# Testo della pagina
Gaza: un ritmo incessante di pessime notizie: siamo a 20/22 mila morti, con una popolazione allo stremo.
Hamas, nel suo programma politico, vuole distruggere Israele. In cambio, Israele massacra i Palestinesi e vuole cancellare dalla faccia della terra Hamas. I due non si vogliono conoscere, ma si combattono lo stesso. Al buio, senza alcuna strategia.
Hamas vuole la distruzione di Israele. Chiaramente, è un obiettivo improponibile. Quindi combatte e uccide per qualcosa d’insensato. Una prospettiva romantica? Mica tanto, se si pensa ai miliardi di dollari che Hamas ha ingoiato dagli aiuti internazionali per Gaza. Il pietismo internazionale ha ben foraggiato il terrorismo. Qualche strage in più, e arrivano i soldi. Un’organizzazione perfetta.
Secondo Netanyahu, Hamas deve essere annientata. Gli ostaggi devono essere liberati. Israele non tratta con i terroristi. Quali sono le prospettive strategiche d’Israele? Bombardamenti e stragi. Non si può aspettare che nel frattempo Hamas prenda fiato e si rafforzi. Certo, più dura una mezza tregua, meglio è per tutti. Poi, cessata la tregua, si ricomincia. È grottesco e tragico assieme.
L’odio e la vendetta non pagano. Ne valeva la pena, Bibi? I morti pesano sulla coscienza di tutti. Si potrebbe fare un libro sulle comparsate, gli errori e i fallimenti di Netanyahu. Alla fine di tutto
In realtà, ciò che si profila è il mantenimento dello statu quo ante. Hamas resta in una Gaza distrutta (tanto pagheranno gli aiuti internazionali), assediata da Israele. I missili continueranno a piovere sulle città israeliane, ci saranno ancora scontri di frontiere. E la commedia continuerà, come se nulla fosse avvenuto.
Per contro, gli odi si saranno ingigantiti.
Come risultato strategico è un fallimento totale dell’impresa israeliana. In più, c’è il risveglio degli scontri in Cisgiordania e quello degli Hezbollah nel nord d’Israele. Poi c’è il modernissimo ed evolutissimo Iran, quello che ammazza le donne se mostrano una ciocca di capelli fuori dal velo, quello che impedisce loro di studiare, di capire, di avere un ruolo. Minaccia, fa la voce grossa, ma il regime dei preti non conta nulla. Al massimo, ci fa rimpiangere i tempi dell’inquisizione cristiana.
La verità è che la morsa che stringe Israele a nord, ad est e ad ovest non si allenta. Il vero ostaggio, in questo momento, è Israele.
Russia e Cina, in modi diversi, spalleggiano Hamas e le ragioni dei Palestinesi. Tutti i Paesi arabi sono dalla parte di Hamas, nonostante i numerosi accordi e riconoscimenti con Israele. Per quanto frammentata esiste un’indubbia solidarietà araba. Se questa solidarietà si traducesse in un impegno politico e militare, Israele farebbe la fine di Gaza. Ma non lo faranno: primo, perché non l’hanno fatto mai, secondo, perché dei Palestinesi a loro importa nulla. Sono degli straccioni dei miserabili, dei diseredati, buoni solo come manodopera a basso prezzo per costruire edifici, stadi, giardini verdi e piscine in mezzo al deserto. Così ci verranno gli Americani i Russi, i Giapponesi e gli Europei, quelli pieni di soldi. Saranno pure privi delle verità rivelate dal Corano, sono dei miscredenti, ma pieni di denaro, anche loro.

# Compiti da svolgere
1/ Stabilisca se ciascuna delle seguenti affermazioni concorda con l'articolo su Gaza, rispondendo sì o no e citando testualmente le parole decisive: (a) il numero dei morti è indicato in 20/22 mila; (b) i Paesi arabi tradurranno la loro solidarietà in un impegno militare; (c) il vero ostaggio, in questo momento, è Israele.
2/ Secondo l'articolo su Gaza, quali due Paesi spalleggiano, in modi diversi, Hamas e le ragioni dei Palestinesi?
3/ Riprenda l'articolo su Gaza dal punto in cui si interrompe.

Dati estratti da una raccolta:
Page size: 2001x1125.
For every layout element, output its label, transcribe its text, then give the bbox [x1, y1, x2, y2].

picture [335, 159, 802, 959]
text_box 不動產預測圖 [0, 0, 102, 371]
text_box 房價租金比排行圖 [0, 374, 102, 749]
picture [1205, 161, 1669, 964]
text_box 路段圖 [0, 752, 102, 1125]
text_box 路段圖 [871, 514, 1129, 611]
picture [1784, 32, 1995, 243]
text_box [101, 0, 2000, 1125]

# Risultati per compito
1/
(a) Sì: «siamo a 20/22 mila morti».
(b) No: «Ma non lo faranno».
(c) Sì: «Il vero ostaggio, in questo momento, è Israele.»

2/ Russia e Cina.

3/
La Palestina? E cos’è?
Gli Stati Uniti hanno il loro interesse a proteggere Israele, sempre che non faccia colpi di testa di difficile accettazione. La Russia, al contrario, ha tutto l’interesse a che nel Medio Oriente ci sia una ferita aperta che distragga gli Stati Uniti da altri scacchieri o che, perlomeno, che li tenga impegnati su più fronti. L’unico che ha un interesse reale, non a livello planetario, è Netanyahu. Aspetta le elezioni americane. Se arriva Trump resta in sella.
In questo gioco fra grandi potenze, Gerusalemme è solo un pretesto. In mezzo, ci sono solo le vittime, a migliaia. Ma che contano le vittime? Nulla. Solo un po’ di pietismo, specie se si tratta di bambini, tanto per ricordare all’insigne mondo della comunicazione che esistono ancora i diritti umani. Imprescrittibili, irrinunciabili, fondanti della società umana, ma inutili.
Lasciamoli invocare al Papa di Roma, tanto, non ha né missili né carri armati. I giochi veri(chiamiamoli così, in tempo di feste natalizie), purtroppo, sono ben altri.
Gli Stati Uniti sono coinvolti in Europa dal conflitto ucraino e in Asia per il latente conflitto tra Cina e Taiwan. Sono tanto generosi gli Stati Uniti con il mondo cosiddetto libero, ma importante è proteggere le proprie rotte sul Pacifico e, perché no? sul Mar Rosso. Il commercio deve essere libero dagli impacci di guerricciole (mica tanto) che impazzano nel mondo e disturbano il mercato. In questo vanno d’accordo con la Cina, anche se, apparentemente, sono su due sponde opposte.
Poi c’è l’Africa, dove si svolge una lotta di potere silenziosa: oro, diamanti, uranio, terre rare. Sono bocconi troppo grossi anche per una grande potenza come gli Stati Uniti. Alla fine, qualche pezzo crollerà. È inevitabile.
Come lupi affamati, Russia e Cina sono in attesa di eventi che possano provocare un qualche cedimento americano. Piccoli colpi di spillo aiutano a indebolire il gigante le cui preoccupazioni interne sono ben più grandi di quel che si possa immaginare.
Le prossime elezioni americane saranno un punto di svolta importante per i destini del mondo. L’ipotesi di una rielezione di Trump mette i brividi a tutti tranne che a Netanyhau.